Department of Computer Science, Abdul Wali Khan University, Mardan, Pakistan.
Department of Computer Science, Muslim Youth University, Islamabad, Pakistan.
Sci Rep. 2024 Sep 6;14(1):20819. doi: 10.1038/s41598-024-71568-z.
RNA modifications play an important role in actively controlling recently created formation in cellular regulation mechanisms, which link them to gene expression and protein. The RNA modifications have numerous alterations, presenting broad glimpses of RNA's operations and character. The modification process by the TET enzyme oxidation is the crucial change associated with cytosine hydroxymethylation. The effect of CR is an alteration in specific biochemical ways of the organism, such as gene expression and epigenetic alterations. Traditional laboratory systems that identify 5-hydroxymethylcytosine (5hmC) samples are expensive and time-consuming compared to other methods. To address this challenge, the paper proposed XGB5hmC, a machine learning algorithm based on a robust gradient boosting algorithm (XGBoost), with different residue based formulation methods to identify 5hmC samples. Their results were amalgamated, and six different frequency residue based encoding features were fused to form a hybrid vector in order to enhance model discrimination capabilities. In addition, the proposed model incorporates SHAP (Shapley Additive Explanations) based feature selection to demonstrate model interpretability by highlighting the high contributory features. Among the applied machine learning algorithms, the XGBoost ensemble model using the tenfold cross-validation test achieved improved results than existing state-of-the-art models. Our model reported an accuracy of 89.97%, sensitivity of 87.78%, specificity of 94.45%, F1-score of 0.8934%, and MCC of 0.8764%. This study highlights the potential to provide valuable insights for enhancing medical assessment and treatment protocols, representing a significant advancement in RNA modification analysis.

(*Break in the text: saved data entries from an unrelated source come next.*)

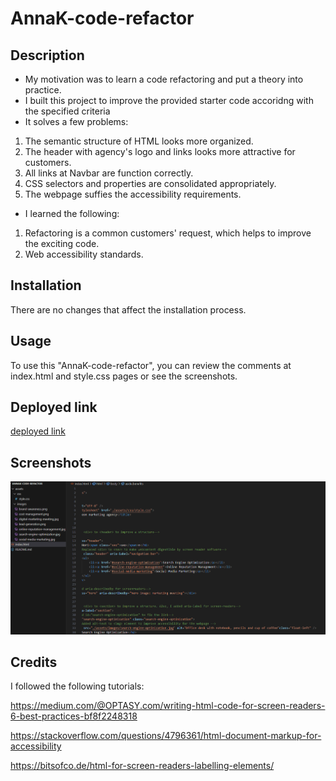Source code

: # AnnaK-code-refactor


## Description

* My motivation was to learn a code refactoring and put a theory into practice. 
* I built this project to improve the provided starter code accoridng with the specified criteria
* It solves a few problems:

1. The semantic structure of HTML looks more organized.
2. The header with agency's logo and links looks more attractive for customers.
3. All links at Navbar are function correctly.
4. CSS selectors and properties are consolidated appropriately.
5. The webpage suffies the accessibility requirements. 

* I learned the following:

1. Refactoring is a common customers' request, which helps to improve the exciting code.
2. Web accessibility standards.

## Installation

There are no changes that affect the installation process.

## Usage

To use this "AnnaK-code-refactor", you can review the comments at index.html and style.css pages or see the screenshots.

## Deployed link

[deployed link](https://explorer7733.github.io/AnnaK-code-refactor/)


## Screenshots

![html comments screeshot](assets/images/1_html_comm_screenshot.png)

## Credits

I followed the following tutorials:

<https://medium.com/@OPTASY.com/writing-html-code-for-screen-readers-6-best-practices-bf8f2248318>

<https://stackoverflow.com/questions/4796361/html-document-markup-for-accessibility>

<https://bitsofco.de/html-for-screen-readers-labelling-elements/>




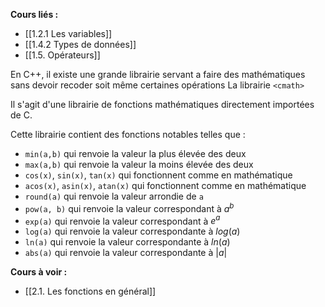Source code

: **Cours liés :**
* [[1.2.1 Les variables]]
* [[1.4.2 Types de données]]
* [[1.5. Opérateurs]]

En C++, il existe une grande librairie servant a faire des mathématiques sans devoir recoder soit même certaines opérations La librairie `<cmath>`

Il s'agit d'une librairie de fonctions mathématiques directement importées de C. 

Cette librairie contient des fonctions notables telles que :

- `min(a,b)` qui renvoie la valeur la plus élevée des deux
- `max(a,b)` qui renvoie la valeur la moins élevée des deux
- `cos(x)`, `sin(x)`, `tan(x)` qui fonctionnent comme en mathématique
- `acos(x)`, `asin(x)`, `atan(x)` qui fonctionnent comme en mathématique
- `round(a)` qui renvoie la valeur arrondie de `a` 
- `pow(a, b)` qui renvoie la valeur correspondant à $a^b$
- `exp(a)` qui renvoie la valeur correspondant à $e^a$
- `log(a)` qui renvoie la valeur correspondante à $log(a)$
- `ln(a)` qui renvoie la valeur correspondante à $ln(a)$
- `abs(a)` qui renvoie la valeur correspondante à $|a|$

**Cours à voir :**
- [[2.1. Les fonctions en général]]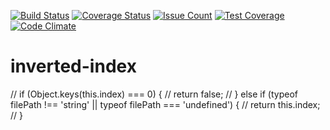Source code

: [![Build Status](https://travis-ci.org/andela-gike/Checkpoint-1.svg?branch=master)](https://travis-ci.org/andela-gike/Checkpoint-1)
[![Coverage Status](https://coveralls.io/repos/github/andela-gike/Checkpoint-1/badge.svg?branch=master)](https://coveralls.io/github/andela-gike/Checkpoint-1?branch=master)
[![Issue Count](https://codeclimate.com/github/andela-gike/Checkpoint-1/badges/issue_count.svg)](https://codeclimate.com/github/andela-gike/Checkpoint-1)
[![Test Coverage](https://codeclimate.com/github/andela-gike/Checkpoint-1/badges/coverage.svg)](https://codeclimate.com/github/andela-gike/Checkpoint-1/coverage)
[![Code Climate](https://codeclimate.com/github/andela-gike/Checkpoint-1/badges/gpa.svg)](https://codeclimate.com/github/andela-gike/Checkpoint-1)

# inverted-index
// if (Object.keys(this.index) === 0) {
    //   return false;
    // } else if (typeof filePath !== 'string' || typeof filePath === 'undefined') {
    //   return this.index;
    // }
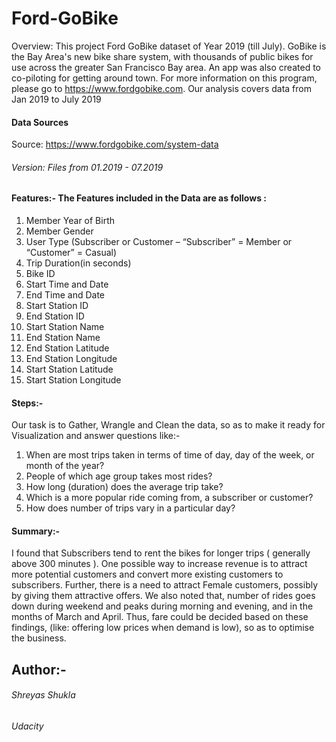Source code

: # Ford-GoBike

Overview: This project Ford GoBike dataset of Year 2019 (till July). GoBike is the Bay Area's new bike share system, with thousands of public bikes for use across the greater San Francisco Bay area. An app was also created to co-piloting for getting around town. For more information on this program, please go to https://www.fordgobike.com. Our analysis covers data from Jan 2019 to July 2019
#### Data Sources
Source: https://www.fordgobike.com/system-data

###### Version: Files from 01.2019 - 07.2019

#### Features:- The Features included in the Data are as follows :

1. Member Year of Birth
2. Member Gender
3. User Type (Subscriber or Customer – “Subscriber” = Member or “Customer” = Casual)
4. Trip Duration(in seconds)
5. Bike ID
6. Start Time and Date
7. End Time and Date
8. Start Station ID
9. End Station ID
10. Start Station Name
11. End Station Name
12. End Station Latitude
13. End Station Longitude
14. Start Station Latitude
15. Start Station Longitude

#### Steps:-
Our task is to Gather, Wrangle and Clean the data, so as to make it ready for Visualization and answer questions like:- 

1. When are most trips taken in terms of time of day, day of the week, or month of the year?
2. People of which age group takes most rides?
3. How long (duration) does the average trip take?
4. Which is a more popular ride coming from, a subscriber or customer?
5. How does number of trips vary in a particular day?

#### Summary:-
I found that Subscribers tend to rent the bikes for longer trips ( generally above 300 minutes ). One possible way to increase revenue is to attract more potential customers and convert more existing customers to subscribers. Further, there is a need to attract Female customers, possibly by giving them attractive offers. We also noted that, number of rides goes down during weekend and peaks during morning and evening, and in the months of March and April. Thus, fare could be decided based on these findings, (like: offering low prices when demand is low), so as to optimise the business.

## Author:-
###### Shreyas Shukla
###### Udacity
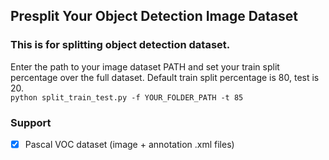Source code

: ## Presplit Your Object Detection Image Dataset

### This is for splitting object detection dataset.
Enter the path to your image dataset PATH and set your train split percentage over the full dataset. Default train split percentage is 80, test is 20.
<br>`python split_train_test.py -f YOUR_FOLDER_PATH -t 85`

### Support
- [x] Pascal VOC dataset (image + annotation .xml files)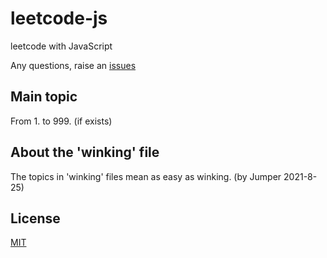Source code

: # leetcode-js
leetcode with JavaScript

Any questions, raise an [issues](https://github.com/JumperMan/leetcode-js/issues)

## Main topic
From 1. to 999. (if exists)

## About the 'winking' file
The topics in 'winking' files mean as easy as winking. (by Jumper 2021-8-25)

## License
[MIT](https://choosealicense.com/licenses/mit/)
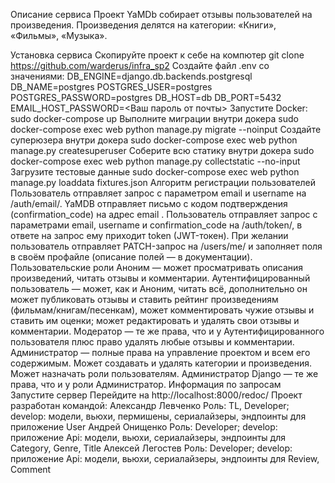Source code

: Описание сервиса
Проект YaMDb собирает отзывы пользователей на произведения. Произведения делятся на категории: «Книги», «Фильмы», «Музыка».

Установка сервиса
Скопируйте проект к себе на компютер git clone https://github.com/warderus/infra_sp2
Создайте файл .env со значениями: DB_ENGINE=django.db.backends.postgresql DB_NAME=postgres POSTGRES_USER=postgres POSTGRES_PASSWORD=postgres DB_HOST=db DB_PORT=5432 EMAIL_HOST_PASSWORD=<Ваш пароль от почты>
Запустите Docker: sudo docker-compose up
Выполните миграции внутри докера sudo docker-compose exec web python manage.py migrate --noinput
Создайте суперюзера внутри докера sudo docker-compose exec web python manage.py createsuperuser
Соберите всю статику внутри докера sudo docker-compose exec web python manage.py collectstatic --no-input
Загрузите тестовые данные sudo docker-compose exec web python manage.py loaddata fixtures.json
Алгоритм регистрации пользователей
Пользователь отправляет запрос с параметром email и username на /auth/email/.
YaMDB отправляет письмо с кодом подтверждения (confirmation_code) на адрес email .
Пользователь отправляет запрос с параметрами email, username и confirmation_code на /auth/token/, в ответе на запрос ему приходит token (JWT-токен).
При желании пользователь отправляет PATCH-запрос на /users/me/ и заполняет поля в своём профайле (описание полей — в документации).
Пользовательские роли
Аноним — может просматривать описания произведений, читать отзывы и комментарии.
Аутентифицированный пользователь — может, как и Аноним, читать всё, дополнительно он может публиковать отзывы и ставить рейтинг произведениям (фильмам/книгам/песенкам), может комментировать чужие отзывы и ставить им оценки; может редактировать и удалять свои отзывы и комментарии.
Модератор — те же права, что и у Аутентифицированного пользователя плюс право удалять любые отзывы и комментарии.
Администратор — полные права на управление проектом и всем его содержимым. Может создавать и удалять категории и произведения. Может назначать роли пользователям.
Администратор Django — те же права, что и у роли Администратор.
Информация по запросам
Запустите сервер
Перейдите на http://localhost:8000/redoc/
Проект разработан командой:
Александр Левченко
Роль: TL, Developer; develop: модели, вьюхи, пермишены, сериалайзеры, эндпоинты для приложение User
Андрей Онищенко
Роль: Developer; develop: приложение Api: модели, вьюхи, сериалайзеры, эндпоинты для Category, Genre, Title
Алексей Легостев
Роль: Developer; develop: приложение Api: модели, вьюхи, сериалайзеры, эндпоинты для Review, Comment
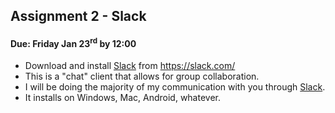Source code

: ## Assignment 2 - Slack
#### Due: Friday Jan 23<sup>rd</sup> by 12:00

- Download and install [Slack](https://slack.com/) from https://slack.com/
- This is a "chat" client that allows for group collaboration. 
- I will be doing the majority of my communication with you through [Slack](https://slack.com/). 
- It installs on Windows, Mac, Android, whatever. 
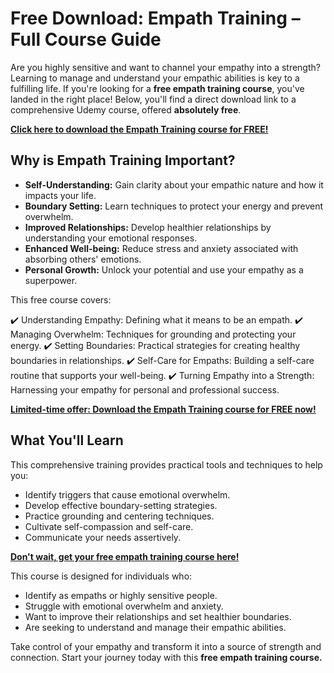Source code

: # Free Download: Empath Training – Full Course Guide

Are you highly sensitive and want to channel your empathy into a strength? Learning to manage and understand your empathic abilities is key to a fulfilling life. If you're looking for a **free empath training course**, you've landed in the right place! Below, you'll find a direct download link to a comprehensive Udemy course, offered **absolutely free**.

[**Click here to download the Empath Training course for FREE!**](https://udemywork.com/empath-training)

## Why is Empath Training Important?

*   **Self-Understanding:** Gain clarity about your empathic nature and how it impacts your life.
*   **Boundary Setting:** Learn techniques to protect your energy and prevent overwhelm.
*   **Improved Relationships:** Develop healthier relationships by understanding your emotional responses.
*   **Enhanced Well-being:** Reduce stress and anxiety associated with absorbing others' emotions.
*   **Personal Growth:** Unlock your potential and use your empathy as a superpower.

This free course covers:

✔️ Understanding Empathy: Defining what it means to be an empath.
✔️ Managing Overwhelm: Techniques for grounding and protecting your energy.
✔️ Setting Boundaries: Practical strategies for creating healthy boundaries in relationships.
✔️ Self-Care for Empaths: Building a self-care routine that supports your well-being.
✔️ Turning Empathy into a Strength: Harnessing your empathy for personal and professional success.

[**Limited-time offer: Download the Empath Training course for FREE now!**](https://udemywork.com/empath-training)

## What You'll Learn

This comprehensive training provides practical tools and techniques to help you:

*   Identify triggers that cause emotional overwhelm.
*   Develop effective boundary-setting strategies.
*   Practice grounding and centering techniques.
*   Cultivate self-compassion and self-care.
*   Communicate your needs assertively.

[**Don't wait, get your free empath training course here!**](https://udemywork.com/empath-training)

This course is designed for individuals who:

*   Identify as empaths or highly sensitive people.
*   Struggle with emotional overwhelm and anxiety.
*   Want to improve their relationships and set healthier boundaries.
*   Are seeking to understand and manage their empathic abilities.

Take control of your empathy and transform it into a source of strength and connection. Start your journey today with this **free empath training course.**
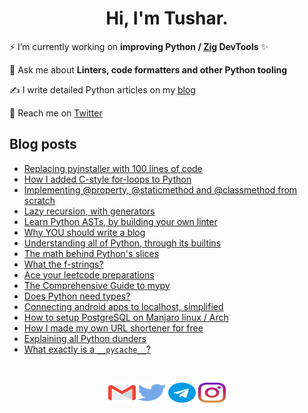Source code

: <h1 align="center">Hi, I'm Tushar.</h1>

⚡ I’m currently working on **improving Python / [Zig](https://github.com/zigindia) DevTools** ✨

💬 Ask me about **Linters, code formatters and other Python tooling**

✍ I write detailed Python articles on my [blog](https://tushar.lol/)

💌 Reach me on [Twitter](https://twitter.com/tusharisanerd)

## Blog posts

<!-- BLOG-POST-LIST:START -->
- [Replacing pyinstaller with 100 lines of code](https://tushar.lol/post/packaged/)
- [How I added C-style for-loops to Python](https://tushar.lol/post/cursed-for/)
- [Implementing @property, @staticmethod and @classmethod from scratch](https://tushar.lol/post/descriptors/)
- [Lazy recursion, with generators](https://tushar.lol/post/recursive-generators/)
- [Learn Python ASTs, by building your own linter](https://tushar.lol/post/ast/)
- [Why YOU should write a blog](https://tushar.lol/post/write-a-blog/)
- [Understanding all of Python, through its builtins](https://tushar.lol/post/builtins/)
- [The math behind Python&#39;s slices](https://tushar.lol/post/slices/)
- [What the f-strings?](https://tushar.lol/post/what-the-f-strings/)
- [Ace your leetcode preparations](https://tushar.lol/post/leetcode-prep/)
- [The Comprehensive Guide to mypy](https://tushar.lol/post/mypy/)
- [Does Python need types?](https://tushar.lol/post/does-python-need-types/)
- [Connecting android apps to localhost, simplified](https://tushar.lol/post/android-localhost/)
- [How to setup PostgreSQL on Manjaro linux / Arch](https://tushar.lol/post/setup-postgres/)
- [How I made my own URL shortener for free](https://tushar.lol/post/url-shortener/)
- [Explaining all Python dunders](https://tushar.lol/post/dunders/)
- [What exactly is a `__pycache__`?](https://tushar.lol/post/pyc/)
<!-- BLOG-POST-LIST:END -->

<br />

<p align="center">
  <a href="mailto:tushar.sadhwani000@gmail.com" target="_blank"><img src="https://raw.githubusercontent.com/tusharsadhwani/tusharsadhwani/master/icons/gmail.svg" height="32" width="44" /></a>
  <a href="https://twitter.com/tusharisanerd" target="_blank"><img src="https://raw.githubusercontent.com/tusharsadhwani/tusharsadhwani/master/icons/twitter.svg" height="32" width="44" /></a>
  <a href="https://t.me/tushar_lol" target="_blank"><img src="https://raw.githubusercontent.com/tusharsadhwani/tusharsadhwani/master/icons/telegram.svg" height="32" width="44" /></a>
  <a href="https://instagram.com/tushar.bio" target="_blank"><img src="https://raw.githubusercontent.com/tusharsadhwani/tusharsadhwani/master/icons/instagram.svg" height="32" width="44" /></a>
</p>
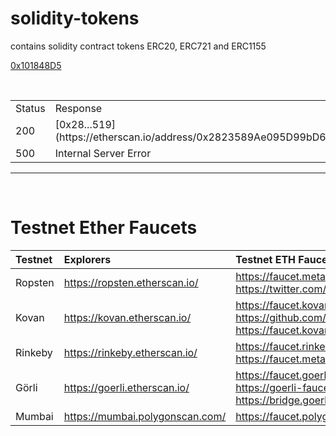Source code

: # solidity-tokens
contains solidity contract tokens ERC20, ERC721 and ERC1155


[0x101848D5](https://ropsten.etherscan.io/address/0x101848D5C5bBca18E6b4431eEdF6B95E9ADF82FA#code) 



<br />

<table>
<tr>
<td> Status </td> <td> Response </td>
</tr>
<tr>
<td> 200 </td>
<td>
    [0x28...519](https://etherscan.io/address/0x2823589Ae095D99bD64dEeA80B4690313e2fB519#code)
</td>
</tr>
<tr>
<td> 500 </td>
<td>
Internal Server Error    
</td>
</tr>
</table>



<hr />


<br />

# Testnet Ether Faucets

Testnet   | Explorers                     | Testnet ETH Faucets
:-------- |:----------------------------- |:-------------------------
Ropsten   | https://ropsten.etherscan.io/ | https://faucet.metamask.io/<br />https://twitter.com/BokkyPooBah/status/1099498823699714048
Kovan     | https://kovan.etherscan.io/   | https://faucet.kovan.network/<br />https://github.com/kovan-testnet/faucet<br />https://faucet.kovan.radarrelay.com/
Rinkeby   | https://rinkeby.etherscan.io/ | https://faucet.rinkeby.io/<br />https://faucet.metamask.io/
Görli     | https://goerli.etherscan.io/  | https://faucet.goerli.mudit.blog/<br />https://goerli-faucet.slock.it/<br />https://bridge.goerli.com/
Mumbai    | https://mumbai.polygonscan.com/  | https://faucet.polygon.technology/

<br />
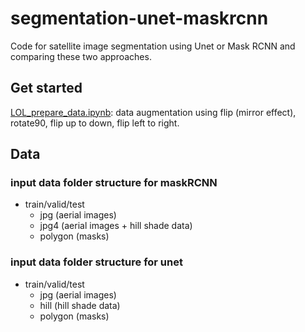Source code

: # segmentation-unet-maskrcnn
Code for  satellite image segmentation using Unet or Mask RCNN and comparing these two approaches.

## Get started
[LOL_prepare_data.ipynb](https://github.com/olgaliak/segmentation-unet-maskrcnn/blob/master/maskRCNN/LOL_prepare_data.ipynb): data augmentation using flip (mirror effect), rotate90, flip up to down, flip left to right.

## Data

### input data folder structure for maskRCNN
* train/valid/test
    * jpg (aerial images)
    * jpg4 (aerial images + hill shade data)
    * polygon (masks)

### input data folder structure for unet
* train/valid/test
    * jpg (aerial images)
    * hill (hill shade data)
    * polygon (masks)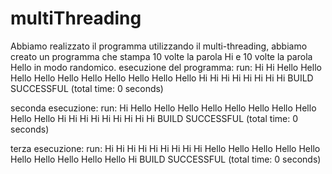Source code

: # multiThreading
Abbiamo realizzato il programma utilizzando il multi-threading, abbiamo creato un programma che stampa 10 volte la parola Hi e 10 volte la parola Hello in modo randomico.
esecuzione del programma:
run:
Hi
Hi
Hello
Hello
Hello
Hello
Hello
Hello
Hello
Hello
Hello
Hello
Hi
Hi
Hi
Hi
Hi
Hi
Hi
Hi
BUILD SUCCESSFUL (total time: 0 seconds)


seconda esecuzione:
run:
Hi
Hello
Hello
Hello
Hello
Hello
Hello
Hello
Hello
Hello
Hello
Hi
Hi
Hi
Hi
Hi
Hi
Hi
Hi
Hi
BUILD SUCCESSFUL (total time: 0 seconds)

terza esecuzione:
run:
Hi
Hi
Hi
Hi
Hi
Hi
Hi
Hi
Hi
Hello
Hello
Hello
Hello
Hello
Hello
Hello
Hello
Hello
Hello
Hi
BUILD SUCCESSFUL (total time: 0 seconds)
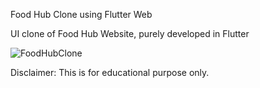 Food Hub Clone using Flutter Web

UI clone of Food Hub Website, purely developed in Flutter

![FoodHubClone](https://user-images.githubusercontent.com/28499651/157303185-bf55274d-23d1-4a41-a528-30d1afb4cb59.jpg)


Disclaimer:
  This is for educational purpose only.
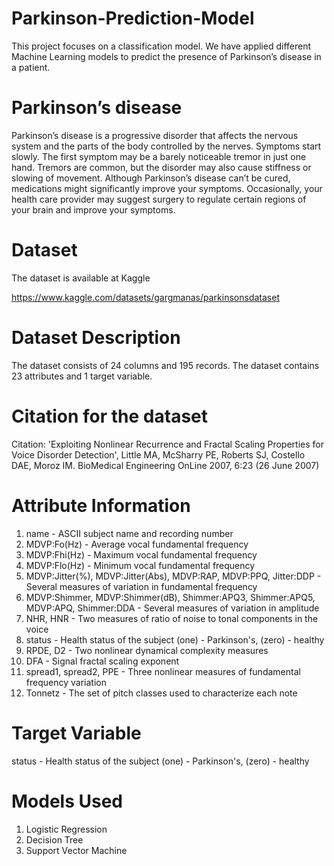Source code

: # Parkinson-Prediction-Model

This project focuses on a classification model.
We have applied different Machine Learning models 
to predict the presence of Parkinson’s disease in a patient.

# Parkinson’s disease

Parkinson’s disease is a progressive disorder that affects the nervous system and the parts of the body controlled by the nerves. Symptoms start slowly. The first symptom may be a barely noticeable tremor in just one hand. Tremors are common, but the disorder may also cause stiffness or slowing of movement. Although Parkinson’s disease can’t be cured, medications might significantly improve your symptoms. Occasionally, your health care provider may suggest surgery to regulate certain regions of your brain and improve your symptoms.

# Dataset
The dataset is available at Kaggle

https://www.kaggle.com/datasets/gargmanas/parkinsonsdataset

# Dataset Description
The dataset consists of 24 columns and 195 records.
The dataset contains 23 attributes and 1 target variable.


# Citation for the dataset
Citation:
'Exploiting Nonlinear Recurrence and Fractal Scaling Properties for Voice Disorder Detection',
Little MA, McSharry PE, Roberts SJ, Costello DAE, Moroz IM.
BioMedical Engineering OnLine 2007, 6:23 (26 June 2007)

# Attribute Information
1. name - ASCII subject name and recording number
2. MDVP:Fo(Hz) - Average vocal fundamental frequency
3. MDVP:Fhi(Hz) - Maximum vocal fundamental frequency
4. MDVP:Flo(Hz) - Minimum vocal fundamental frequency
5. MDVP:Jitter(%), MDVP:Jitter(Abs), MDVP:RAP, MDVP:PPQ, Jitter:DDP - Several measures of variation in fundamental frequency
6. MDVP:Shimmer, MDVP:Shimmer(dB), Shimmer:APQ3, Shimmer:APQ5, MDVP:APQ, Shimmer:DDA - Several measures of variation in amplitude
7. NHR, HNR - Two measures of ratio of noise to tonal components in the voice
8. status - Health status of the subject (one) - Parkinson's, (zero) - healthy
9. RPDE, D2 - Two nonlinear dynamical complexity measures
10. DFA - Signal fractal scaling exponent
11. spread1, spread2, PPE - Three nonlinear measures of fundamental frequency variation
12. Tonnetz - The set of pitch classes used to characterize each note

# Target Variable
status - Health status of the subject (one) - Parkinson's, (zero) - healthy

# Models Used
1. Logistic Regression
2. Decision Tree
3. Support Vector Machine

RNA 修饰在积极控制细胞调控机制中最近形成的结构方面发挥着重要作用,将它们与基因表达和蛋白质联系起来。RNA 修饰有许多变化,提供了 RNA 操作和特征的广泛了解。TET 酶氧化的修饰过程是与胞嘧啶羟甲基化相关的关键变化。CR 的影响是生物体特定生化方式的改变,如基因表达和表观遗传改变。与其他方法相比,传统的实验室系统在识别 5-羟甲基胞嘧啶(5hmC)样本方面既昂贵又耗时。为了解决这个挑战,本文提出了 XGB5hmC,这是一种基于稳健梯度提升算法(XGBoost)的机器学习算法,具有不同的基于残基的配方方法来识别 5hmC 样本。他们的结果被合并,并且融合了六种不同的基于残基的编码特征,以形成一个混合向量,从而增强模型的区分能力。此外,所提出的模型结合了基于 SHAP(Shapley Additive Explanations)的特征选择,通过突出高贡献特征来展示模型的可解释性。在所应用的机器学习算法中,XGBoost 集成模型使用十折交叉验证测试实现了优于现有最先进模型的改进结果。我们的模型报告的准确率为 89.97%,灵敏度为 87.78%,特异性为 94.45%,F1 得分为 0.8934%,MCC 得分为 0.8764%。这项研究为增强医疗评估和治疗方案提供了有价值的见解,代表了 RNA 修饰分析的重大进展。